Running Multiple Simulations With Partitions

Overview

Questions

  • How can I partition a MPI communicator to run many independent simulations?

  • When are partitions useful?

Objectives

  • Show how to define a custom Communicator with more than one partition.

  • Demonstrate how to use this to run many independent simulations with one mpirun.

  • Explain how this is useful to aggregate jobs on HPC systems.

Partitioning communicators

So far in this tutorial you have seen how executing mpirun -n 4 python3 script.py will use domain decomposition to run 1 simulation split across 4 ranks via domain decomposition. What if you wanted to run 2 different simulations, each on 2 ranks with this command? Or 4 different simulations each on 1 rank? This is called partitioning the MPI communicator.

In HOOMD-blue, you can do this by defining a non-default Communicator and specifying the ranks_per_partition argument. Then use communicator.partition as an identifier in your script to change input parameters.

[2]:
%pycat hello_partition.py
import hoomd

communicator = hoomd.communicator.Communicator(ranks_per_partition=2)
print(f'Hello from partition {communicator.partition} rank {communicator.rank}')

[3]:
!mpirun -n 4 python3 hello_partition.py
Hello from partition 0 rank 0
Hello from partition 0 rank 1
Hello from partition 1 rank 0
Hello from partition 1 rank 1

In partitioned simulations, all ranks within a given partition must have the same input file, operations, parameters, and otherwise follow the single program guidelines outlined in the previous sections of this tutorial. However, the input file, operations and/or their parameters can vary from one partition to the next. For example, you could run many simulations with different temperatures, different initial configurations, or different random number seeds. The following example shows how to set different temperatures and random number seeds based on the partition index.

You MUST pass the partitioned Communicator object to the device constructor: hoomd.device.CPU(communicator=communicator) or hoomd.device.GPU(communicator=communicator)

[4]:
%pycat lj_partition.py
import hoomd

# kT values to execute at:
kT_values = [1.5, 2.0]

# Instantiate a Communicator with 2 ranks in each partition.
communicator = hoomd.communicator.Communicator(ranks_per_partition=2)

# Pass the communicator to the device.
device = hoomd.device.CPU(communicator=communicator)

# Initialize the simulation.
sim = hoomd.Simulation(device=device)
sim.create_state_from_gsd(filename='random.gsd')

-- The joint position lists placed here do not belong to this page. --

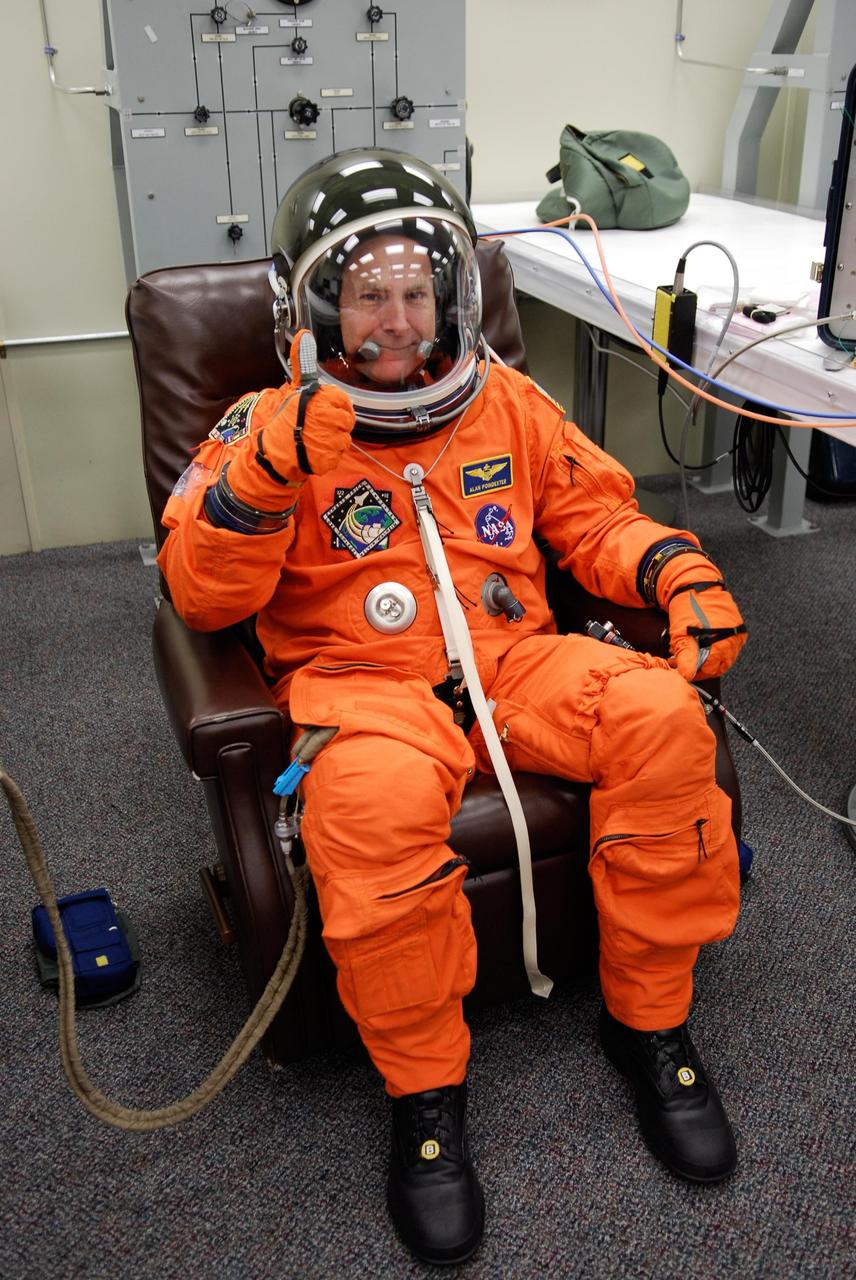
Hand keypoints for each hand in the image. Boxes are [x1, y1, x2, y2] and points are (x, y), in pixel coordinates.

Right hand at [264, 329, 355, 477]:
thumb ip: (302, 363)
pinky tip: (314, 451)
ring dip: (332, 441)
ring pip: (344, 440)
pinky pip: (338, 456)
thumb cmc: (286, 418)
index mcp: (322, 398)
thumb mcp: (295, 388)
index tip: (323, 411)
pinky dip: (327, 456)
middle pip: (347, 422)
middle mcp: (327, 418)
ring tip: (314, 439)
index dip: (335, 408)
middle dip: (335, 425)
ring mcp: (327, 439)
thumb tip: (304, 334)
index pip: (344, 402)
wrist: (273, 450)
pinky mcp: (327, 459)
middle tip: (318, 427)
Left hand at [666, 579, 746, 679]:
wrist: (695, 584)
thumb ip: (686, 658)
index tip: (681, 669)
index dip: (694, 672)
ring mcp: (737, 634)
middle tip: (685, 661)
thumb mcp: (681, 636)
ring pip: (724, 656)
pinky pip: (729, 645)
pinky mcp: (738, 627)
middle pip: (719, 666)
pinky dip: (717, 647)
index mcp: (721, 646)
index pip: (710, 671)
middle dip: (701, 666)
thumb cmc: (687, 608)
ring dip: (709, 658)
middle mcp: (733, 642)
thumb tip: (687, 676)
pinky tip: (703, 642)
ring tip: (692, 650)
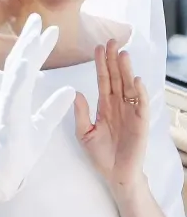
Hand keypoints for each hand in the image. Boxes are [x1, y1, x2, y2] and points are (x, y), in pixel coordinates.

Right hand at [0, 14, 75, 216]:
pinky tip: (26, 65)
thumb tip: (71, 90)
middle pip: (17, 65)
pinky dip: (19, 80)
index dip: (38, 48)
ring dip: (23, 54)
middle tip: (36, 18)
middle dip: (28, 41)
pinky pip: (12, 98)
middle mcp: (7, 100)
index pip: (28, 69)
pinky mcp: (4, 123)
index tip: (51, 30)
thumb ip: (53, 109)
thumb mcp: (41, 129)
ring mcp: (4, 110)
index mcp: (17, 100)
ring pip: (13, 76)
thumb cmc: (14, 155)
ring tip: (33, 35)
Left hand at [74, 39, 148, 189]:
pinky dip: (139, 92)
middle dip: (114, 60)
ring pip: (128, 87)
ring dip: (126, 70)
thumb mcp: (84, 133)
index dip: (101, 64)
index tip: (97, 47)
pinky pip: (141, 105)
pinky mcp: (140, 123)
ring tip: (123, 54)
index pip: (103, 80)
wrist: (116, 175)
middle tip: (111, 41)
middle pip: (116, 78)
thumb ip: (80, 113)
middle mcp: (118, 105)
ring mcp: (130, 112)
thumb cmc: (101, 155)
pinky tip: (136, 80)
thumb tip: (76, 92)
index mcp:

# Choose system parameters based on the partition
sim.seed = communicator.partition
kT = kT_values[communicator.partition]

# Set the operations for a Lennard-Jones particle simulation.
integrator = hoomd.md.Integrator(dt=0.005)
cell = hoomd.md.nlist.Cell()
lj = hoomd.md.pair.LJ(nlist=cell)
lj.params[('A', 'A')] = dict(epsilon=1, sigma=1)
lj.r_cut[('A', 'A')] = 2.5
integrator.forces.append(lj)
langevin = hoomd.md.methods.Langevin(kT=kT, filter=hoomd.filter.All())
integrator.methods.append(langevin)
sim.operations.integrator = integrator

# Use the partition id in the output file name.
gsd_writer = hoomd.write.GSD(filename=f'trajectory{communicator.partition}.gsd',
                             trigger=hoomd.trigger.Periodic(1000),
                             mode='xb')
sim.operations.writers.append(gsd_writer)

# Run the simulation.
sim.run(1000)

[5]:
!mpirun -n 4 python3 lj_partition.py
notice(2): Using domain decomposition: n_x = 1 n_y = 1 n_z = 2.
notice(2): Using domain decomposition: n_x = 1 n_y = 1 n_z = 2.

Each partition is a separate Simulation that produces its own trajectory. You must choose filenames or directories so that different partitions produce different output files. The above example places the partition index in the filename:

[6]:
!ls trajectory?.gsd
trajectory0.gsd  trajectory1.gsd

Motivation

Why use partitions in simulations where you can just write one script with parameters and execute it more than once? Some HPC systems only allow jobs to use whole nodes, and/or policies prefer fewer large jobs over many smaller jobs in the scheduler. On these systems, you can obtain better throughput for your research when you use partitions to aggregate many independent simulations together into one scheduler job.

While the details are beyond the scope of this tutorial, signac-flow can automate the aggregation process.

Summary

In this section, you have learned how to run many simulations with different parameters using a single mpirun invocation. This is the end of the MPI tutorial.